O Pai Natal. Questões de género

Falta visionar dois dos dezasseis anúncios de Natal seleccionados. Ambos evidenciam a sensibilidade de género. No primeiro, da Macy’s, uma rapariga quer ser pai Natal e, no segundo, da Virgin Media, a protagonista é uma drag queen. Esta sensibilidade representa, porventura, a maior ameaça à figura do Pai Natal. Promove a desconsensualização de uma hegemonia.
Nos anos setenta, Alain Touraine e Pierre Bourdieu, entre outros, vaticinaram um futuro auspicioso aos movimentos feministas, ecologistas e regionalistas, alternativos aos movimentos tradicionais, designadamente de classe. Não se enganaram. Estes “novos” movimentos conquistaram poder e influência. Censuram palavras, gestos e símbolos, entre os quais o Pai Natal. Numa crónica do Expresso, Nelson Marques ilustra claramente aquilo que me transcende. Segue um excerto.
“Querido Pai Natal, / Espero que não te importes que te trate assim. Afinal, para mim continuas a ser o velho barrigudo de barbas bancas que não cabe nas chaminés e que se multiplica pelos centros comerciais de todo o mundo, ouvindo os pedidos das crianças que se sentam no teu colo. Não sei durante quanto mais tempo te poderei tratar assim. Parece que a tua existência é uma coisa muito heteronormativa. O futuro, defendem alguns, pertence à Mãe Natal. Ou, melhor ainda, à Pessoa Natal, porque se queremos ser politicamente corretos o melhor mesmo é que o género seja neutro. / Não é coisa que me apoquente, devo confessar. Por mim, até acabávamos com esta tradição, que enganarmos as crianças desde pequenas não é um grande ensinamento para a vida. E talvez não fosse má ideia acabar também com as religiões, que estão na base de tantos males no mundo. É possível que milhões de pessoas se ofendam com a ideia, mas se não quisermos ser tão radicais podemos ao menos discutir o género do Menino Jesus? Porque é que não pode ser uma menina? Porque é que tem sequer de ter um género? E porque é que Deus há de ser um homem? E o Papa? Não está na altura de ser uma mulher?” (Nelson Marques, #género Está na hora de nos despedirmos do Pai Natal?, Expresso, 16.12.2018, excerto; https://expresso.pt/sociedade/2018-12-16-genero.-Esta-na-hora-de-nos-despedirmos-do-Pai-Natal-).

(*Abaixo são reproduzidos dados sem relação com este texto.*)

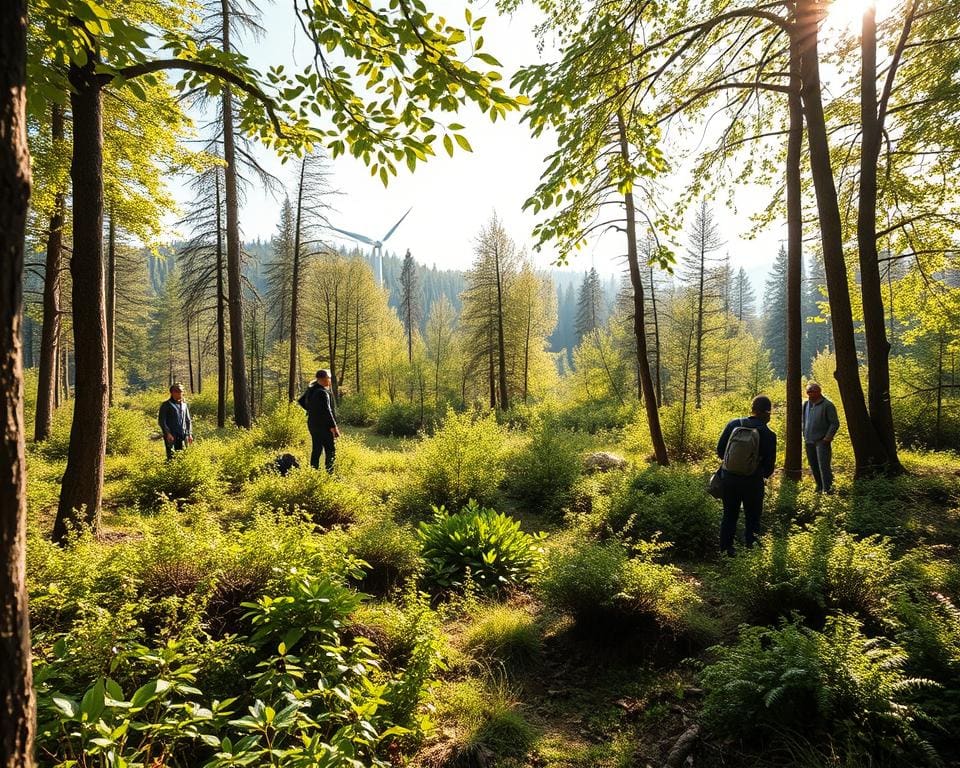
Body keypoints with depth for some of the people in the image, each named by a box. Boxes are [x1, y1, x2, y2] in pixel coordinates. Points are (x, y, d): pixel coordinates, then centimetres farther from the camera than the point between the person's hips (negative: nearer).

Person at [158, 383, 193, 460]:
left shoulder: (184, 404, 14)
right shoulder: (166, 405, -1)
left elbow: (188, 421, 19)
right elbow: (161, 421, -5)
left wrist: (190, 434, 10)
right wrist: (168, 433, -14)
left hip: (182, 436, 5)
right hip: (170, 436, -5)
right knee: (171, 457, -9)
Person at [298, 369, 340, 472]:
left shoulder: (311, 389, 7)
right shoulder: (322, 392, -21)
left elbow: (301, 401, 22)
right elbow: (326, 411, -23)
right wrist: (334, 426, -20)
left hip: (312, 424, 9)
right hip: (323, 425, -9)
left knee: (316, 449, 16)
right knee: (330, 451, -4)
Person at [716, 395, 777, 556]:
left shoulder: (733, 424, -8)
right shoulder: (768, 434, -15)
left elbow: (720, 450, 0)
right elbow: (769, 465, -8)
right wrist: (763, 474, 15)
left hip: (728, 477, 3)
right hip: (752, 482, -3)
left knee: (729, 515, 18)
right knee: (752, 518, 17)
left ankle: (725, 549, 24)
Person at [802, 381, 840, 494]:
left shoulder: (827, 405, -8)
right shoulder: (806, 404, 10)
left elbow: (835, 423, -8)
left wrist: (828, 437, -13)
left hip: (822, 441, -6)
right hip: (809, 442, 6)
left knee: (823, 466, -8)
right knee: (813, 465, 10)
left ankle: (827, 489, -3)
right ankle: (819, 487, 21)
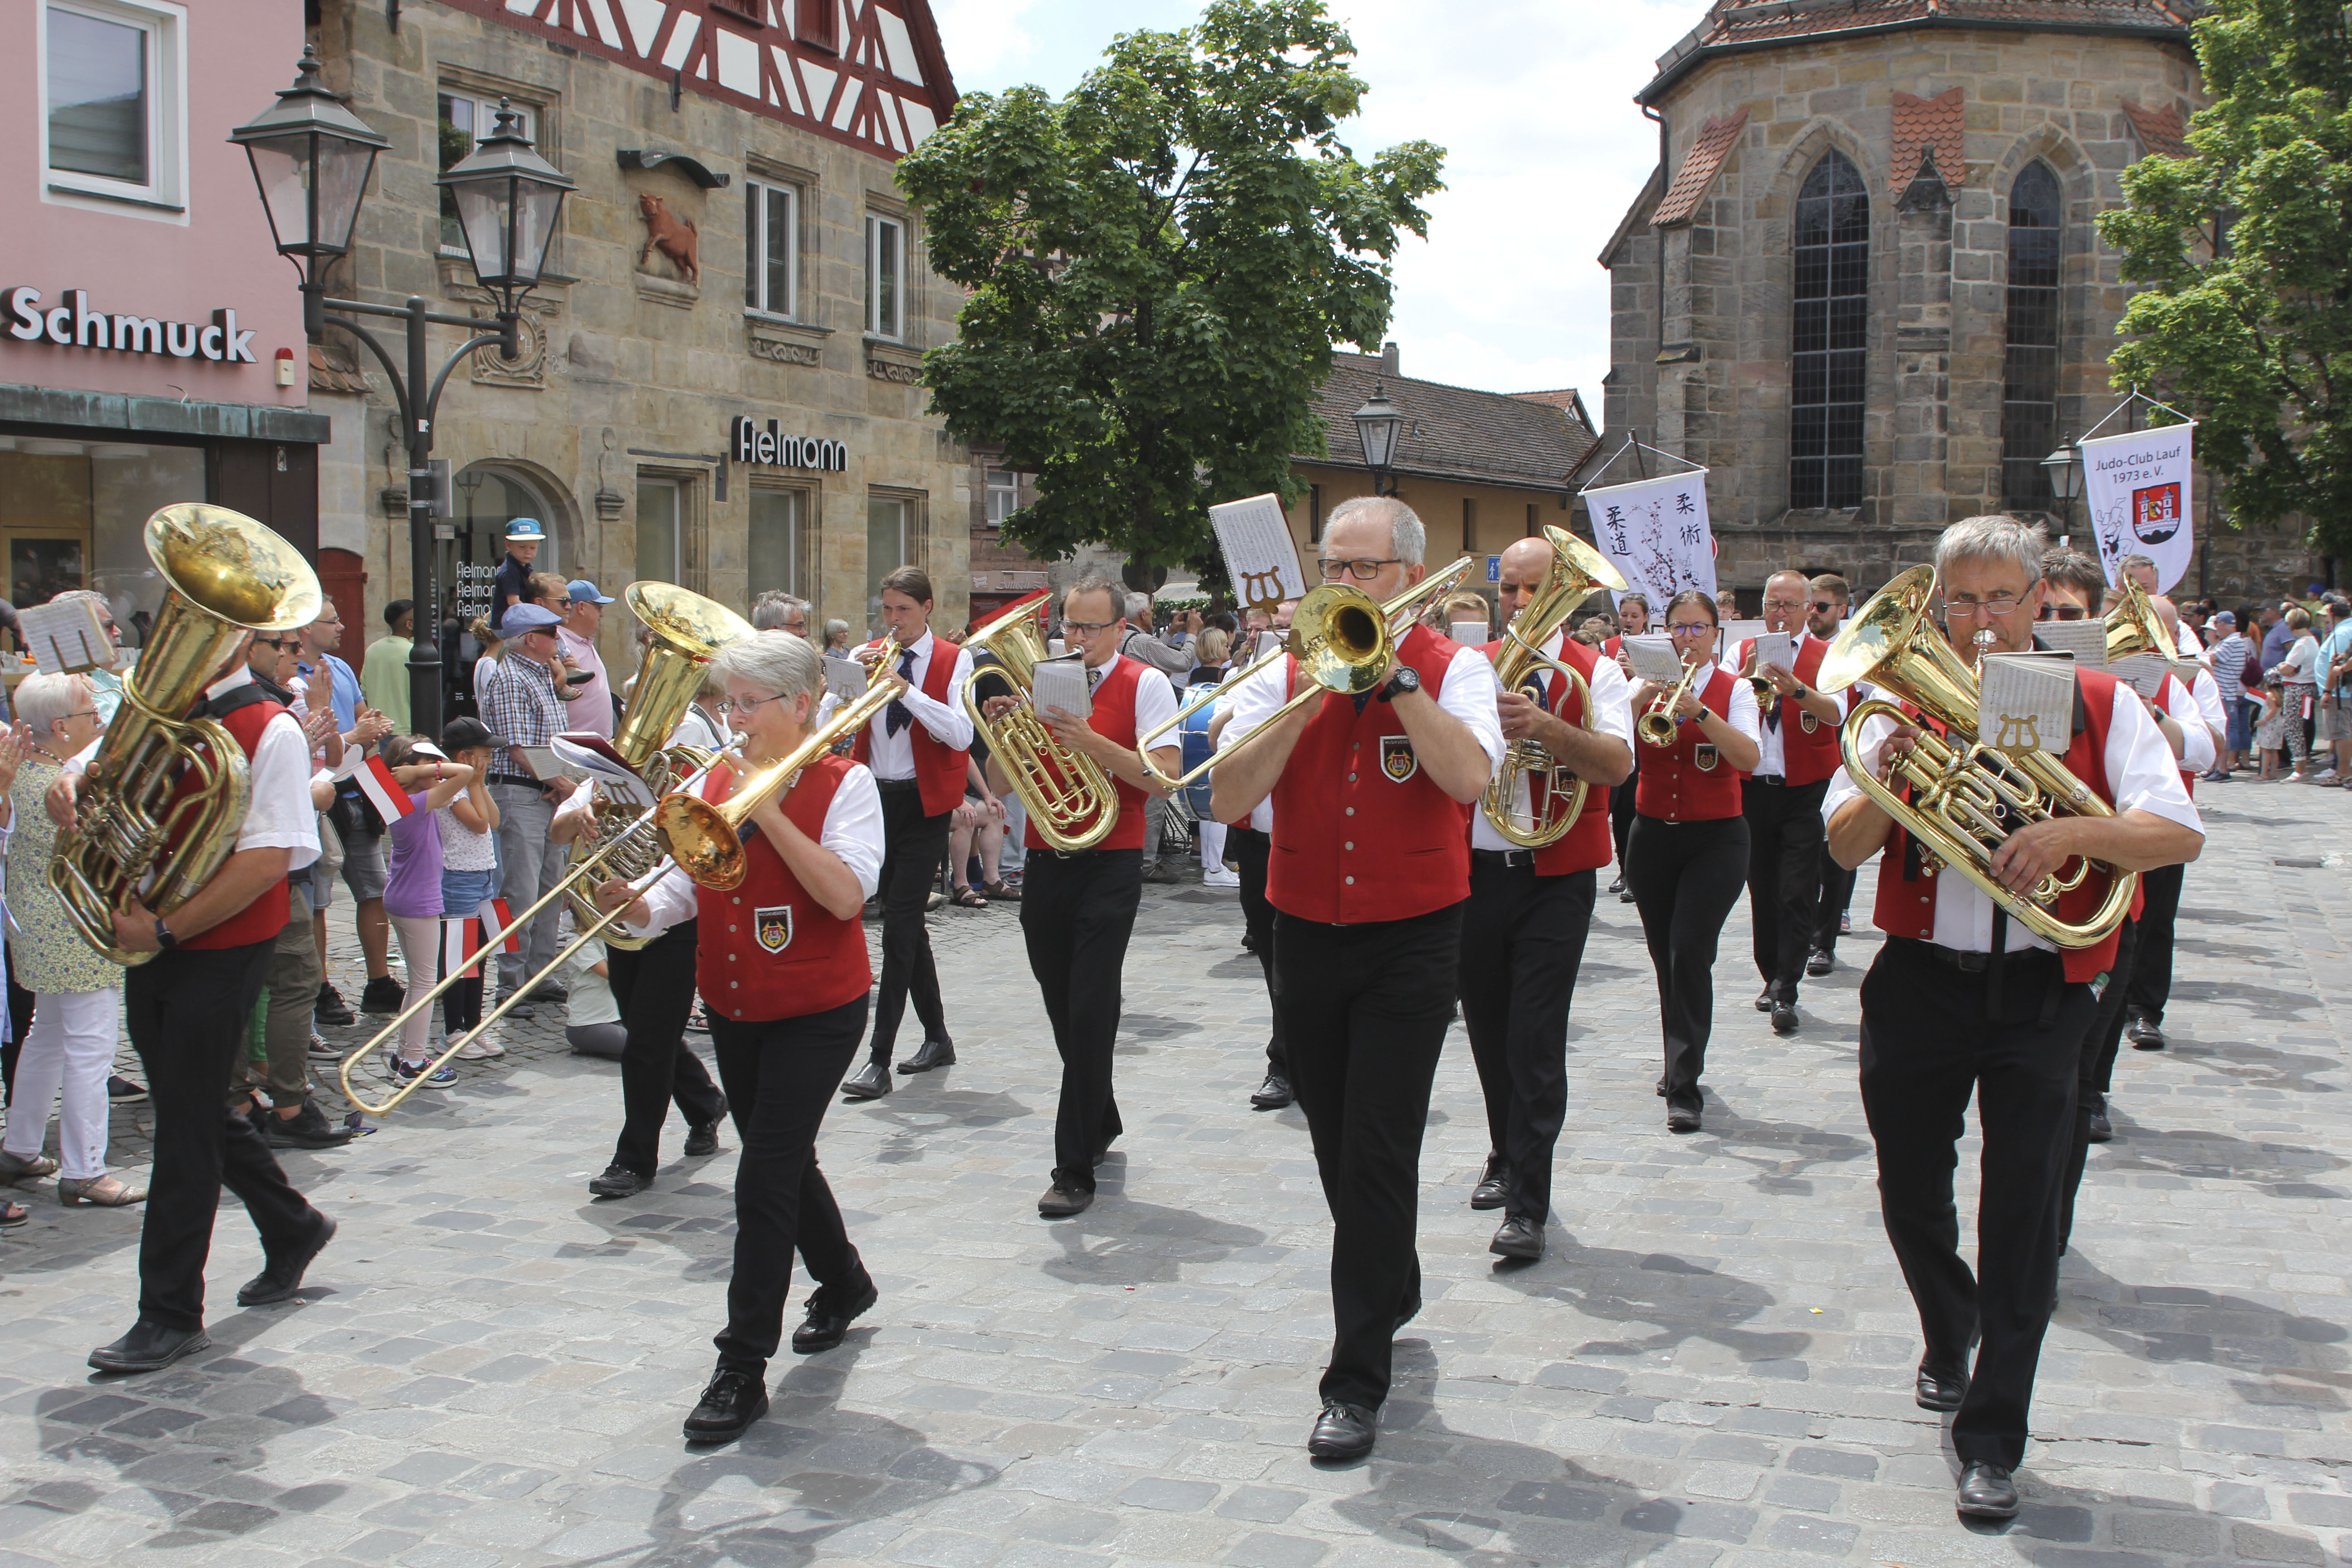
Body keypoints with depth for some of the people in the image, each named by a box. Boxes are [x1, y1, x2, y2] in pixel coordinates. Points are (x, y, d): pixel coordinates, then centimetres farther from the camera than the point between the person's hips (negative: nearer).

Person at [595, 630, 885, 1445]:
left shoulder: (844, 784, -10)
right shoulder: (715, 782, 6)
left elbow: (846, 895, -23)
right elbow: (685, 884, 1)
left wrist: (770, 813, -24)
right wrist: (637, 903, -20)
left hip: (815, 1014, -6)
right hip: (733, 1011, 6)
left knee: (765, 1180, -8)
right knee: (783, 1163, 19)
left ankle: (743, 1370, 0)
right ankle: (843, 1283, 45)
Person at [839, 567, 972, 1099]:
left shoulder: (953, 661, -2)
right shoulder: (867, 656, 8)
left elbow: (961, 735, -18)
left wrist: (906, 688, -24)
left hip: (923, 803, -5)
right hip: (876, 797, 5)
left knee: (899, 923, -11)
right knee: (905, 921, 12)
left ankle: (880, 1060, -11)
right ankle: (937, 1038, 27)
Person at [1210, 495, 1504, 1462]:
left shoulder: (1453, 669, -2)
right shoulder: (1286, 672, 4)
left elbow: (1470, 778, -22)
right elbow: (1230, 799, -9)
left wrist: (1393, 676, -20)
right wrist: (1314, 693, -14)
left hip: (1410, 942, -4)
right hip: (1306, 937, 4)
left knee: (1378, 1155, -8)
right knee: (1337, 1149, 16)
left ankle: (1358, 1378, 1)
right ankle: (1393, 1292, 42)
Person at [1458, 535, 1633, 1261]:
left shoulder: (1595, 672, 0)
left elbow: (1618, 764, -17)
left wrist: (1544, 725, -32)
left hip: (1554, 880, -3)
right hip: (1473, 872, 4)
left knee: (1536, 1040, -9)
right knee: (1490, 1031, 14)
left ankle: (1528, 1207, -5)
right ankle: (1507, 1156, 35)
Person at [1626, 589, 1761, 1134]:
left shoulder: (1734, 690, 0)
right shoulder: (1649, 684, 6)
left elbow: (1749, 758, -18)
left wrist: (1700, 712, -29)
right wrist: (1642, 698, -23)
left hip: (1715, 839, -3)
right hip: (1652, 835, 3)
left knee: (1690, 953, -15)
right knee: (1665, 956, 11)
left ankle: (1685, 1086, -12)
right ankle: (1681, 1062, 30)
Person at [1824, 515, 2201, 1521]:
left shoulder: (2099, 706, 1)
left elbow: (2180, 836, -9)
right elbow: (1845, 848, 0)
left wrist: (2068, 832, -24)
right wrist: (1887, 783, -20)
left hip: (2040, 993, -2)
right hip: (1917, 984, 2)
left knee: (2021, 1211, -3)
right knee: (1911, 1193, 13)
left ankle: (1991, 1441, 8)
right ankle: (1948, 1339, 44)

E o diabo? É verdade que não faltam diabas. Tanto em Amarante (ver Crónica dos Diabos de Amarante; https://tendimag.com/2014/05/28/cronica-dos-diabos-de-amarante/ ), como no inferno (ver imagem do Museu Nacional de Arte Antiga). Em suma, somos pessoas, substantivo feminino neutro.
Isto corrói a imagem de um santo, quanto mais do Pai Natal. A influência da sensibilidade de género na comunicação social, mormente na publicidade, é indubitável. O Pai Natal está em apuros. E não há quem lhe acuda.